To be honest, I believe that it depends on several important aspects:
– Your willpower
– Access to the internet
– Good working space, whether it’s a kitchen table or a co-working office
– Your time-management skills
– Travel plan, and, of course,
– Personal preferences.

Some people really can work from anywhere. They don’t care how much time they have, whether there’s any noise around or is there a normal working space or not. I’d love to be like that one day! But today – I’m not.

Working while being on the road

I can honestly admit – working while traveling can be hard if you’re visiting the country for a short-term. It brings in some specific conditions, for example, you might have walked around the whole day and all you want to do in the evening is… nothing. If the weather is great, it’s really hard to tie yourself down to a chair! Evening drinks in the sunset seem way more enchanting than evening Skype calls… And sometimes it really is better to admit that you need an offline vacation instead of pushing yourself to work.

At the same time, we are digital nomads because it gives us the freedom to work from anywhere, right?! So traveling, even short-term, can be done more often if your work is actually with you.

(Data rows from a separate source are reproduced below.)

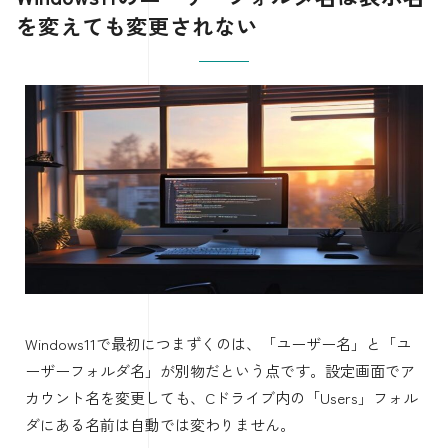
を変えても変更されない
Windows11で最初につまずくのは、「ユーザー名」と「ユ
ーザーフォルダ名」が別物だという点です。設定画面でア
カウント名を変更しても、Cドライブ内の「Users」フォル
ダにある名前は自動では変わりません。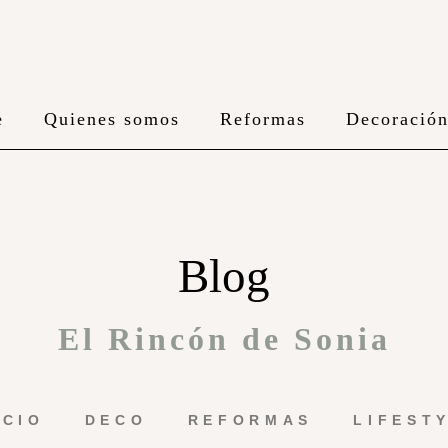
e
Quienes somos
Reformas
Decoració
Blog
El Rincón de Sonia
ICIO
DECO
REFORMAS
LIFEST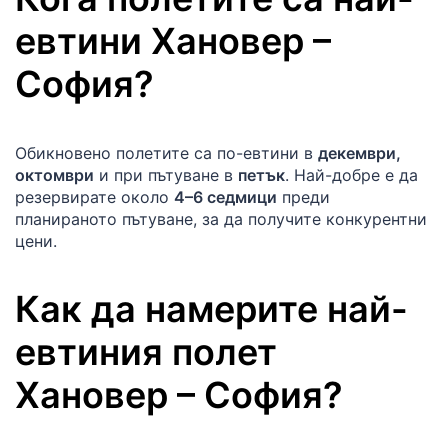
евтини
Хановер
–
София
?
Обикновено полетите са по-евтини в
декември,
октомври
и при пътуване в
петък
. Най-добре е да
резервирате около
4–6 седмици
преди
планираното пътуване, за да получите конкурентни
цени.
Как да намерите най-
евтиния полет
Хановер
–
София
?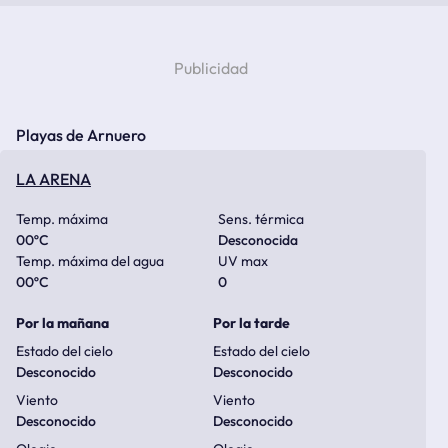
Playas de Arnuero
LA ARENA
Temp. máxima
Sens. térmica
00
ºC
Desconocida
Temp. máxima del agua
UV max
00
ºC
0
Por la mañana
Por la tarde
Estado del cielo
Estado del cielo
Desconocido
Desconocido
Viento
Viento
Desconocido
Desconocido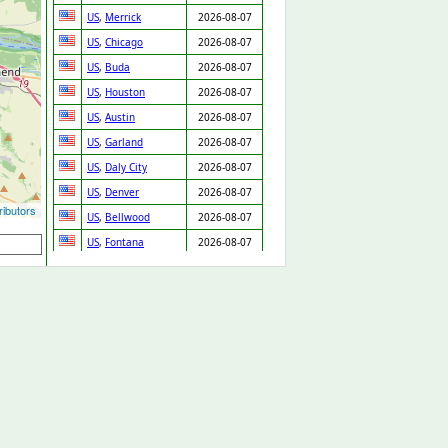
US
,
Merrick
2026-08-07
US
,
Chicago
2026-08-07
US
,
Buda
2026-08-07
US
,
Houston
2026-08-07
US
,
Austin
2026-08-07
US
,
Garland
2026-08-07
US
,
Daly City
2026-08-07
US
,
Denver
2026-08-07
ibutors
US
,
Bellwood
2026-08-07
US
,
Fontana
2026-08-07
US
,
Prentiss
2026-08-07
GB
,
Cannock
2026-08-07
GB
,
Arlesey
2026-08-07
US
,
Cleveland
2026-08-07
SK
,
Chynorany
2026-08-06
ES
,
Valencia
2026-08-06
US
,
New Orleans
2026-08-06
GB
,
Loughton
2026-08-06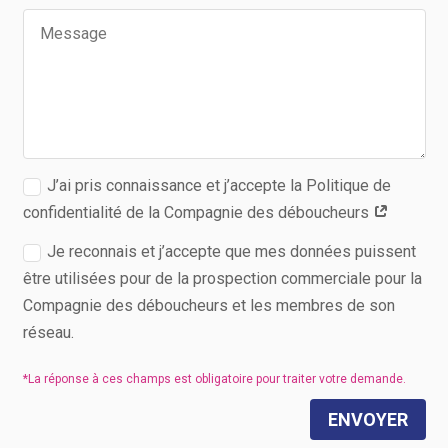
J’ai pris connaissance et j’accepte la Politique de
confidentialité de la Compagnie des déboucheurs
Je reconnais et j’accepte que mes données puissent
être utilisées pour de la prospection commerciale pour la
Compagnie des déboucheurs et les membres de son
réseau.
ENVOYER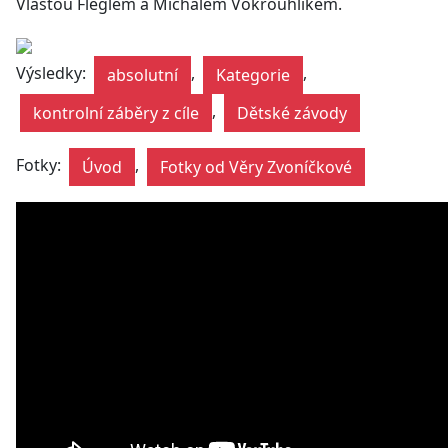
Vlastou Fleglem a Michalem Vokrouhlíkem.
Výsledky:
,
,
absolutní
Kategorie
,
kontrolní záběry z cíle
Dětské závody
Fotky:
,
Úvod
Fotky od Věry Zvoníčkové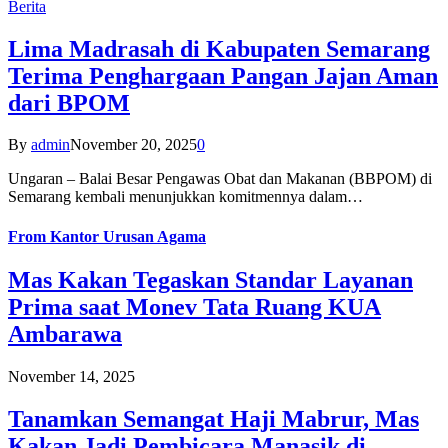
Berita
Lima Madrasah di Kabupaten Semarang
Terima Penghargaan Pangan Jajan Aman
dari BPOM
By
admin
November 20, 2025
0
Ungaran – Balai Besar Pengawas Obat dan Makanan (BBPOM) di
Semarang kembali menunjukkan komitmennya dalam…
From
Kantor Urusan Agama
Mas Kakan Tegaskan Standar Layanan
Prima saat Monev Tata Ruang KUA
Ambarawa
November 14, 2025
Tanamkan Semangat Haji Mabrur, Mas
Kakan Jadi Pembicara Manasik di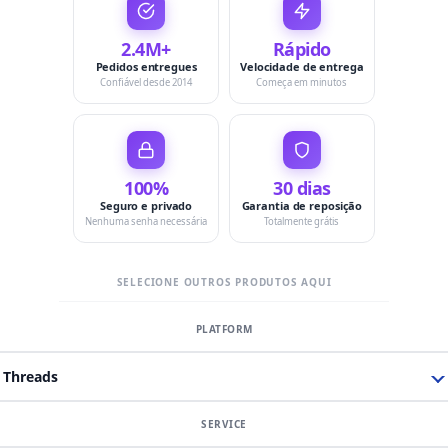
2.4M+
Rápido
Pedidos entregues
Velocidade de entrega
Confiável desde 2014
Começa em minutos
100%
30 dias
Seguro e privado
Garantia de reposição
Nenhuma senha necessária
Totalmente grátis
SELECIONE OUTROS PRODUTOS AQUI
Threads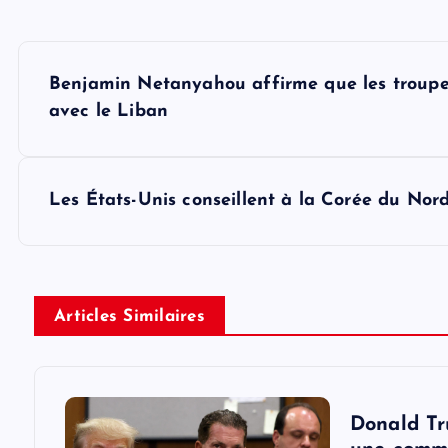
P
Benjamin Netanyahou affirme que les troupes i
o
avec le Liban
s
Les États-Unis conseillent à la Corée du Nor
t
n
Articles Similaires
a
v
Donald Tr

So let’s take a look at what can be done here.


Things to keep in mind for working while traveling

1. Check the weather forecast

If you’re in a country only for a few days or a week, make sure you spend all the sunny and warm days exploring the place! Therefore, check the weather forecast and see whether there’s any not-so-sunny or not-so-dry day coming up. Those can be a few hours or the whole day but being aware of this, will help you a big time! Plan your work ahead and make sure to spend this time dealing with everything that’s been waiting for you.

2. Work first thing in the morning

This might differ for many. I am not an early-riser but when traveling – it’s always easier to work in the morning and spend the evening as I please instead of doing it the other way around. And the reason is simple! In the morning, I still have some energy although I might be a bit sleepy. But after a long day exploring and enjoying everything around me, grabbing a drink and having some time off is a way better idea than turning that laptop on. To be honest, I usually enter zombie-mode after a long day of traveling. That means, grabbing that drink and staring in the emptiness is literally the only thing I’m capable of…

3. Plan to do only simple, short tasks 

For me, it’s always hard to concentrate when I’m traveling. Whether someone is checking the city map and making further plans, people in the hostel are having a party or there’s literally anything else going on. The thing is – there is always something! I find it really difficult to concentrate for a long time. Therefore, I’m always doing my best to schedule only simple and short tasks for my travels. Nothing mind-wrecking! This might not always be possible but if you look into your schedule there always is something you can do before leaving or after coming back instead of punishing yourself and doing it on the road…

4. Inform others that you’re working

Whether they’re your travel buddies, local friends or anyone else in your way, make sure to inform them you’ve planned to work! It’s easy to get loud and annoying around a person with the laptop – because, hey, socializing is more important than checking Facebook! But they might change their behavior knowing that you actually have some work to do.

5. Find coworking spaces or freelancer-friendly cafes

It’s always easier to get some work done around someone who is in the same situation or at least – also tries to get something done! For many locations, it’s not that easy to find great places for working without checking beforehand. So if you plan to get some serious work done, make sure to do that research. You can even turn it into a fun game and find new working spaces for each day you spend abroad!